A decisão liminar atende a uma ação do Observatório do Clima contra os editais do Dnit (Departamento Nacional de Infraestrutura de Transportes).
Com efeito imediato, a suspensão se dá às vésperas dos pregões, marcados para os dias 29 e 30 de abril. Também estão suspensos quaisquer atos administrativos ou contratos relacionados a tais certames.
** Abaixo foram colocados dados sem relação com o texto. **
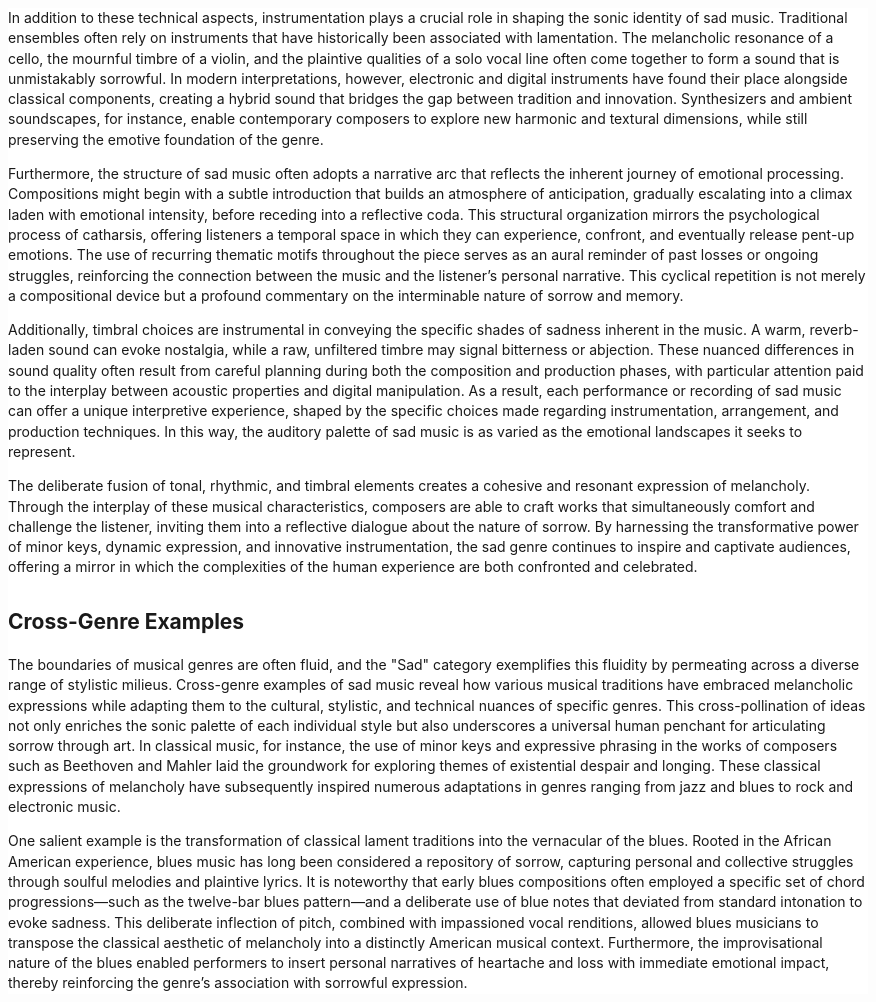 In addition to these technical aspects, instrumentation plays a crucial role in shaping the sonic identity of sad music. Traditional ensembles often rely on instruments that have historically been associated with lamentation. The melancholic resonance of a cello, the mournful timbre of a violin, and the plaintive qualities of a solo vocal line often come together to form a sound that is unmistakably sorrowful. In modern interpretations, however, electronic and digital instruments have found their place alongside classical components, creating a hybrid sound that bridges the gap between tradition and innovation. Synthesizers and ambient soundscapes, for instance, enable contemporary composers to explore new harmonic and textural dimensions, while still preserving the emotive foundation of the genre.

Furthermore, the structure of sad music often adopts a narrative arc that reflects the inherent journey of emotional processing. Compositions might begin with a subtle introduction that builds an atmosphere of anticipation, gradually escalating into a climax laden with emotional intensity, before receding into a reflective coda. This structural organization mirrors the psychological process of catharsis, offering listeners a temporal space in which they can experience, confront, and eventually release pent-up emotions. The use of recurring thematic motifs throughout the piece serves as an aural reminder of past losses or ongoing struggles, reinforcing the connection between the music and the listener’s personal narrative. This cyclical repetition is not merely a compositional device but a profound commentary on the interminable nature of sorrow and memory.

Additionally, timbral choices are instrumental in conveying the specific shades of sadness inherent in the music. A warm, reverb-laden sound can evoke nostalgia, while a raw, unfiltered timbre may signal bitterness or abjection. These nuanced differences in sound quality often result from careful planning during both the composition and production phases, with particular attention paid to the interplay between acoustic properties and digital manipulation. As a result, each performance or recording of sad music can offer a unique interpretive experience, shaped by the specific choices made regarding instrumentation, arrangement, and production techniques. In this way, the auditory palette of sad music is as varied as the emotional landscapes it seeks to represent.

The deliberate fusion of tonal, rhythmic, and timbral elements creates a cohesive and resonant expression of melancholy. Through the interplay of these musical characteristics, composers are able to craft works that simultaneously comfort and challenge the listener, inviting them into a reflective dialogue about the nature of sorrow. By harnessing the transformative power of minor keys, dynamic expression, and innovative instrumentation, the sad genre continues to inspire and captivate audiences, offering a mirror in which the complexities of the human experience are both confronted and celebrated.

## Cross-Genre Examples

The boundaries of musical genres are often fluid, and the "Sad" category exemplifies this fluidity by permeating across a diverse range of stylistic milieus. Cross-genre examples of sad music reveal how various musical traditions have embraced melancholic expressions while adapting them to the cultural, stylistic, and technical nuances of specific genres. This cross-pollination of ideas not only enriches the sonic palette of each individual style but also underscores a universal human penchant for articulating sorrow through art. In classical music, for instance, the use of minor keys and expressive phrasing in the works of composers such as Beethoven and Mahler laid the groundwork for exploring themes of existential despair and longing. These classical expressions of melancholy have subsequently inspired numerous adaptations in genres ranging from jazz and blues to rock and electronic music.

One salient example is the transformation of classical lament traditions into the vernacular of the blues. Rooted in the African American experience, blues music has long been considered a repository of sorrow, capturing personal and collective struggles through soulful melodies and plaintive lyrics. It is noteworthy that early blues compositions often employed a specific set of chord progressions—such as the twelve-bar blues pattern—and a deliberate use of blue notes that deviated from standard intonation to evoke sadness. This deliberate inflection of pitch, combined with impassioned vocal renditions, allowed blues musicians to transpose the classical aesthetic of melancholy into a distinctly American musical context. Furthermore, the improvisational nature of the blues enabled performers to insert personal narratives of heartache and loss with immediate emotional impact, thereby reinforcing the genre’s association with sorrowful expression.

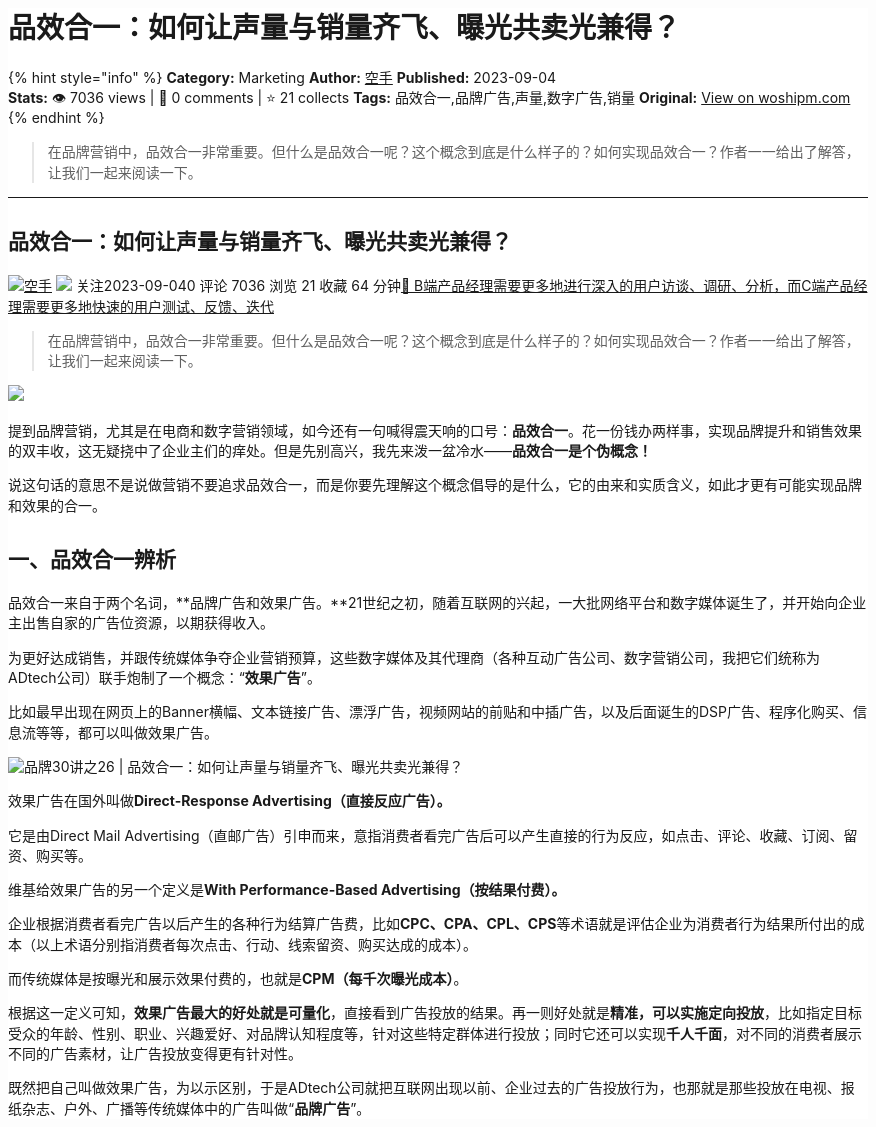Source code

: # 品效合一：如何让声量与销量齐飞、曝光共卖光兼得？
{% hint style="info" %}
**Category:** Marketing
**Author:** [空手](https://www.woshipm.com/u/676271)
**Published:** 2023-09-04  
**Stats:** 👁️ 7036 views | 💬 0 comments | ⭐ 21 collects
**Tags:** 品效合一,品牌广告,声量,数字广告,销量
**Original:** [View on woshipm.com](https://www.woshipm.com/marketing/5897312.html)
{% endhint %}
> 在品牌营销中，品效合一非常重要。但什么是品效合一呢？这个概念到底是什么样子的？如何实现品效合一？作者一一给出了解答，让我们一起来阅读一下。

---

## 品效合一：如何让声量与销量齐飞、曝光共卖光兼得？

[![](https://image.woshipm.com/wp-files/2018/04/H2oekzdTsjuiYFtg3ivL.jpg!/both/72x72)](https://www.woshipm.com/u/676271)[空手](https://www.woshipm.com/u/676271) ![](https://static.woshipm.com/tag/1121_1@2x.png) 关注2023-09-040 评论 7036 浏览 21 收藏 64 分钟[🔗 B端产品经理需要更多地进行深入的用户访谈、调研、分析，而C端产品经理需要更多地快速的用户测试、反馈、迭代](https://ke.qidianla.com/courses/bcpm)

> 在品牌营销中，品效合一非常重要。但什么是品效合一呢？这个概念到底是什么样子的？如何实现品效合一？作者一一给出了解答，让我们一起来阅读一下。

![](https://image.woshipm.com/2023/04/13/240c5364-d9ef-11ed-9d7a-00163e0b5ff3.jpg)

提到品牌营销，尤其是在电商和数字营销领域，如今还有一句喊得震天响的口号：**品效合一**。花一份钱办两样事，实现品牌提升和销售效果的双丰收，这无疑挠中了企业主们的痒处。但是先别高兴，我先来泼一盆冷水——**品效合一是个伪概念！**

说这句话的意思不是说做营销不要追求品效合一，而是你要先理解这个概念倡导的是什么，它的由来和实质含义，如此才更有可能实现品牌和效果的合一。

## 一、品效合一辨析

品效合一来自于两个名词，**品牌广告和效果广告。**21世纪之初，随着互联网的兴起，一大批网络平台和数字媒体诞生了，并开始向企业主出售自家的广告位资源，以期获得收入。

为更好达成销售，并跟传统媒体争夺企业营销预算，这些数字媒体及其代理商（各种互动广告公司、数字营销公司，我把它们统称为ADtech公司）联手炮制了一个概念：“**效果广告**”。

比如最早出现在网页上的Banner横幅、文本链接广告、漂浮广告，视频网站的前贴和中插广告，以及后面诞生的DSP广告、程序化购买、信息流等等，都可以叫做效果广告。

![品牌30讲之26 | 品效合一：如何让声量与销量齐飞、曝光共卖光兼得？](https://image.yunyingpai.com/wp/2023/09/7ldIerImPNRsjibVrpNd.png)

效果广告在国外叫做**Direct-Response Advertising（直接反应广告）。**

它是由Direct Mail Advertising（直邮广告）引申而来，意指消费者看完广告后可以产生直接的行为反应，如点击、评论、收藏、订阅、留资、购买等。

维基给效果广告的另一个定义是**With Performance-Based Advertising（按结果付费）。**

企业根据消费者看完广告以后产生的各种行为结算广告费，比如**CPC、CPA、CPL、CPS**等术语就是评估企业为消费者行为结果所付出的成本（以上术语分别指消费者每次点击、行动、线索留资、购买达成的成本）。

而传统媒体是按曝光和展示效果付费的，也就是**CPM（每千次曝光成本）**。

根据这一定义可知，**效果广告最大的好处就是可量化**，直接看到广告投放的结果。再一则好处就是**精准，可以实施定向投放**，比如指定目标受众的年龄、性别、职业、兴趣爱好、对品牌认知程度等，针对这些特定群体进行投放；同时它还可以实现**千人千面**，对不同的消费者展示不同的广告素材，让广告投放变得更有针对性。

既然把自己叫做效果广告，为以示区别，于是ADtech公司就把互联网出现以前、企业过去的广告投放行为，也那就是那些投放在电视、报纸杂志、户外、广播等传统媒体中的广告叫做“**品牌广告**”。
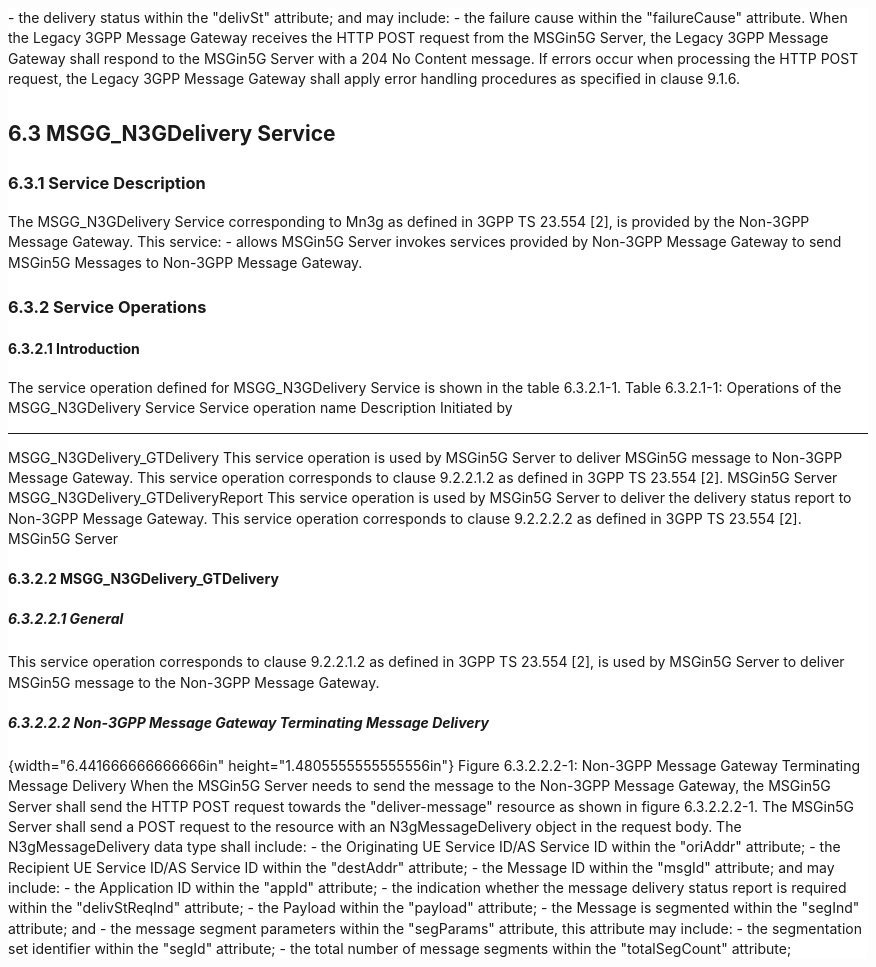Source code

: \- the delivery status within the \"delivSt\" attribute; and
may include:
\- the failure cause within the \"failureCause\" attribute.
When the Legacy 3GPP Message Gateway receives the HTTP POST request from the
MSGin5G Server, the Legacy 3GPP Message Gateway shall respond to the MSGin5G
Server with a 204 No Content message.
If errors occur when processing the HTTP POST request, the Legacy 3GPP Message
Gateway shall apply error handling procedures as specified in clause 9.1.6.
## 6.3 MSGG_N3GDelivery Service
### 6.3.1 Service Description
The MSGG_N3GDelivery Service corresponding to Mn3g as defined in 3GPP TS
23.554 [2], is provided by the Non-3GPP Message Gateway.
This service:
\- allows MSGin5G Server invokes services provided by Non-3GPP Message Gateway
to send MSGin5G Messages to Non-3GPP Message Gateway.
### 6.3.2 Service Operations
#### 6.3.2.1 Introduction
The service operation defined for MSGG_N3GDelivery Service is shown in the
table 6.3.2.1-1.
Table 6.3.2.1-1: Operations of the MSGG_N3GDelivery Service
Service operation name Description Initiated by
* * *
MSGG_N3GDelivery_GTDelivery This service operation is used by MSGin5G Server
to deliver MSGin5G message to Non-3GPP Message Gateway. This service operation
corresponds to clause 9.2.2.1.2 as defined in 3GPP TS 23.554 [2]. MSGin5G
Server MSGG_N3GDelivery_GTDeliveryReport This service operation is used by
MSGin5G Server to deliver the delivery status report to Non-3GPP Message
Gateway. This service operation corresponds to clause 9.2.2.2.2 as defined in
3GPP TS 23.554 [2]. MSGin5G Server
#### 6.3.2.2 MSGG_N3GDelivery_GTDelivery
##### 6.3.2.2.1 General
This service operation corresponds to clause 9.2.2.1.2 as defined in 3GPP TS
23.554 [2], is used by MSGin5G Server to deliver MSGin5G message to the
Non-3GPP Message Gateway.
##### 6.3.2.2.2 Non-3GPP Message Gateway Terminating Message Delivery
{width="6.441666666666666in" height="1.4805555555555556in"}
Figure 6.3.2.2.2-1: Non-3GPP Message Gateway Terminating Message Delivery
When the MSGin5G Server needs to send the message to the Non-3GPP Message
Gateway, the MSGin5G Server shall send the HTTP POST request towards the
\"deliver-message\" resource as shown in figure 6.3.2.2.2-1.
The MSGin5G Server shall send a POST request to the resource with an
N3gMessageDelivery object in the request body.
The N3gMessageDelivery data type shall include:
\- the Originating UE Service ID/AS Service ID within the \"oriAddr\"
attribute;
\- the Recipient UE Service ID/AS Service ID within the \"destAddr\"
attribute;
\- the Message ID within the \"msgId\" attribute; and
may include:
\- the Application ID within the \"appId\" attribute;
\- the indication whether the message delivery status report is required
within the \"delivStReqInd\" attribute;
\- the Payload within the \"payload\" attribute;
\- the Message is segmented within the \"segInd\" attribute; and
\- the message segment parameters within the \"segParams\" attribute, this
attribute may include:
\- the segmentation set identifier within the \"segId\" attribute;
\- the total number of message segments within the \"totalSegCount\"
attribute;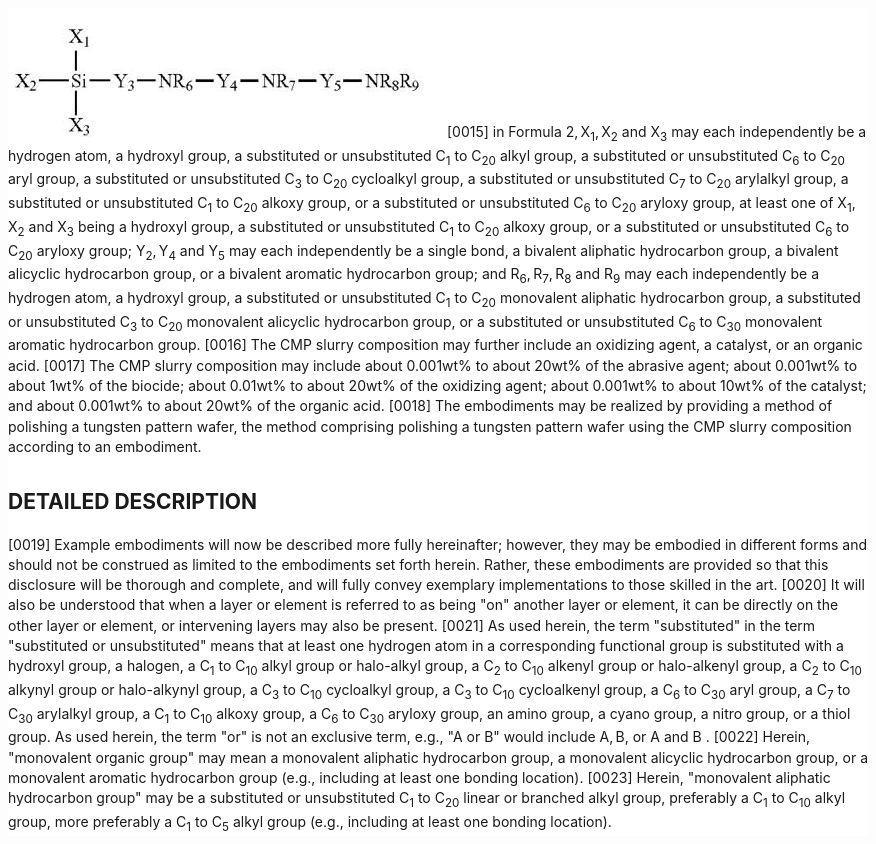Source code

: ![img-4.jpeg](images\img-4.jpeg)
[0015] in Formula $2, \mathrm{X}_{1}, \mathrm{X}_{2}$ and $\mathrm{X}_{3}$ may each independently be a hydrogen atom, a hydroxyl group, a substituted or unsubstituted $\mathrm{C}_{1}$ to $\mathrm{C}_{20}$ alkyl group, a substituted or unsubstituted $\mathrm{C}_{6}$ to $\mathrm{C}_{20}$ aryl group, a substituted or unsubstituted $\mathrm{C}_{3}$ to $\mathrm{C}_{20}$ cycloalkyl group, a substituted or unsubstituted $\mathrm{C}_{7}$ to $\mathrm{C}_{20}$ arylalkyl group, a substituted or unsubstituted $\mathrm{C}_{1}$ to $\mathrm{C}_{20}$ alkoxy group, or a substituted or unsubstituted $\mathrm{C}_{6}$ to $\mathrm{C}_{20}$ aryloxy group, at least one of $\mathrm{X}_{1}, \mathrm{X}_{2}$ and $\mathrm{X}_{3}$ being a hydroxyl group, a substituted or unsubstituted $\mathrm{C}_{1}$ to $\mathrm{C}_{20}$ alkoxy group, or a substituted or unsubstituted $\mathrm{C}_{6}$ to $\mathrm{C}_{20}$ aryloxy group; $\mathrm{Y}_{2}, \mathrm{Y}_{4}$ and $\mathrm{Y}_{5}$ may each independently be a single bond, a bivalent aliphatic hydrocarbon group, a bivalent alicyclic hydrocarbon group, or a bivalent aromatic hydrocarbon group; and $\mathrm{R}_{6}, \mathrm{R}_{7}, \mathrm{R}_{8}$ and $\mathrm{R}_{9}$ may each independently be a hydrogen atom, a hydroxyl group, a substituted or unsubstituted $\mathrm{C}_{1}$ to $\mathrm{C}_{20}$ monovalent aliphatic hydrocarbon group, a substituted or unsubstituted $\mathrm{C}_{3}$ to $\mathrm{C}_{20}$ monovalent alicyclic hydrocarbon group, or a substituted or unsubstituted $\mathrm{C}_{6}$ to $\mathrm{C}_{30}$ monovalent aromatic hydrocarbon group.
[0016] The CMP slurry composition may further include an oxidizing agent, a catalyst, or an organic acid.
[0017] The CMP slurry composition may include about $0.001 \mathrm{wt} \%$ to about $20 \mathrm{wt} \%$ of the abrasive agent; about $0.001 \mathrm{wt} \%$ to about $1 \mathrm{wt} \%$ of the biocide; about $0.01 \mathrm{wt} \%$ to about $20 \mathrm{wt} \%$ of the oxidizing agent; about $0.001 \mathrm{wt} \%$ to about $10 \mathrm{wt} \%$ of the catalyst; and about $0.001 \mathrm{wt} \%$ to about $20 \mathrm{wt} \%$ of the organic acid.
[0018] The embodiments may be realized by providing a method of polishing a tungsten pattern wafer, the method comprising polishing a tungsten pattern wafer using the CMP slurry composition according to an embodiment.

## DETAILED DESCRIPTION

[0019] Example embodiments will now be described more fully hereinafter; however, they may be embodied in different forms and should not be construed as limited to the embodiments set forth herein. Rather, these embodiments are provided so that this disclosure will be thorough and complete, and will fully convey exemplary implementations to those skilled in the art.
[0020] It will also be understood that when a layer or element is referred to as being "on" another layer or element, it can be directly on the other layer or element, or intervening layers may also be present.
[0021] As used herein, the term "substituted" in the term "substituted or unsubstituted" means that at least one hydrogen atom in a corresponding functional group is substituted with a hydroxyl group, a halogen, a $\mathrm{C}_{1}$ to $\mathrm{C}_{10}$ alkyl group or halo-alkyl group, a $\mathrm{C}_{2}$ to $\mathrm{C}_{10}$ alkenyl group or halo-alkenyl group, a $\mathrm{C}_{2}$ to $\mathrm{C}_{10}$ alkynyl group or halo-alkynyl group, a $\mathrm{C}_{3}$ to $\mathrm{C}_{10}$ cycloalkyl group, a $\mathrm{C}_{3}$ to $\mathrm{C}_{10}$ cycloalkenyl group, a $\mathrm{C}_{6}$ to $\mathrm{C}_{30}$ aryl group, a $\mathrm{C}_{7}$ to $\mathrm{C}_{30}$ arylalkyl group, a $\mathrm{C}_{1}$ to $\mathrm{C}_{10}$ alkoxy group, a $\mathrm{C}_{6}$ to $\mathrm{C}_{30}$ aryloxy group, an amino group, a cyano group, a nitro group, or a thiol group. As used herein, the term "or" is not an exclusive term, e.g., "A or B" would include $\mathrm{A}, \mathrm{B}$, or A and B .
[0022] Herein, "monovalent organic group" may mean a monovalent aliphatic hydrocarbon group, a monovalent alicyclic hydrocarbon group, or a monovalent aromatic hydrocarbon group (e.g., including at least one bonding location).
[0023] Herein, "monovalent aliphatic hydrocarbon group" may be a substituted or unsubstituted $\mathrm{C}_{1}$ to $\mathrm{C}_{20}$ linear or branched alkyl group, preferably a $\mathrm{C}_{1}$ to $\mathrm{C}_{10}$ alkyl group, more preferably a $\mathrm{C}_{1}$ to $\mathrm{C}_{5}$ alkyl group (e.g., including at least one bonding location).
A juíza federal Mara Elisa Andrade, da 7ª Vara Federal Ambiental e Agrária, justificou a decisão pelo "significativo impacto ambiental", o que, portanto, levaria as obras de pavimentação à sujeição de licenciamento ambiental, segundo ela.
O senador Eduardo Braga (MDB-AM) criticou a decisão logo após a sua divulgação, enfatizando que a BR-319 é a única ligação terrestre de Manaus com o restante do país e que sua precariedade pune o estado do Amazonas.
"A pobreza é o maior inimigo da floresta. Ao tentar imobilizar o Amazonas através do isolamento, a pressão internacional e o Observatório do Clima acabam alimentando justamente o ciclo que dizem combater. Quando você priva o guardião da floresta, o cidadão amazônida de infraestrutura, logística e um índice de desenvolvimento humano digno, você o empurra para economia de subsistência predatória que, esta, sim, destrói o meio ambiente", ponderou.
O deputado Fausto Jr., que apresentou em 2023 o registro da Frente Parlamentar em Defesa da BR-319, lamentou a suspensão das licitações pediu que a decisão seja revista com urgência.
"O Amazonas não pode continuar isolado por ações que atrasam o nosso desenvolvimento e penalizam o nosso povo. Já estou tomando providências para que a atuação da ONG responsável seja devidamente investigada. Defender a BR-319 é defender o direito do Amazonas de crescer, integrar e avançar", declarou.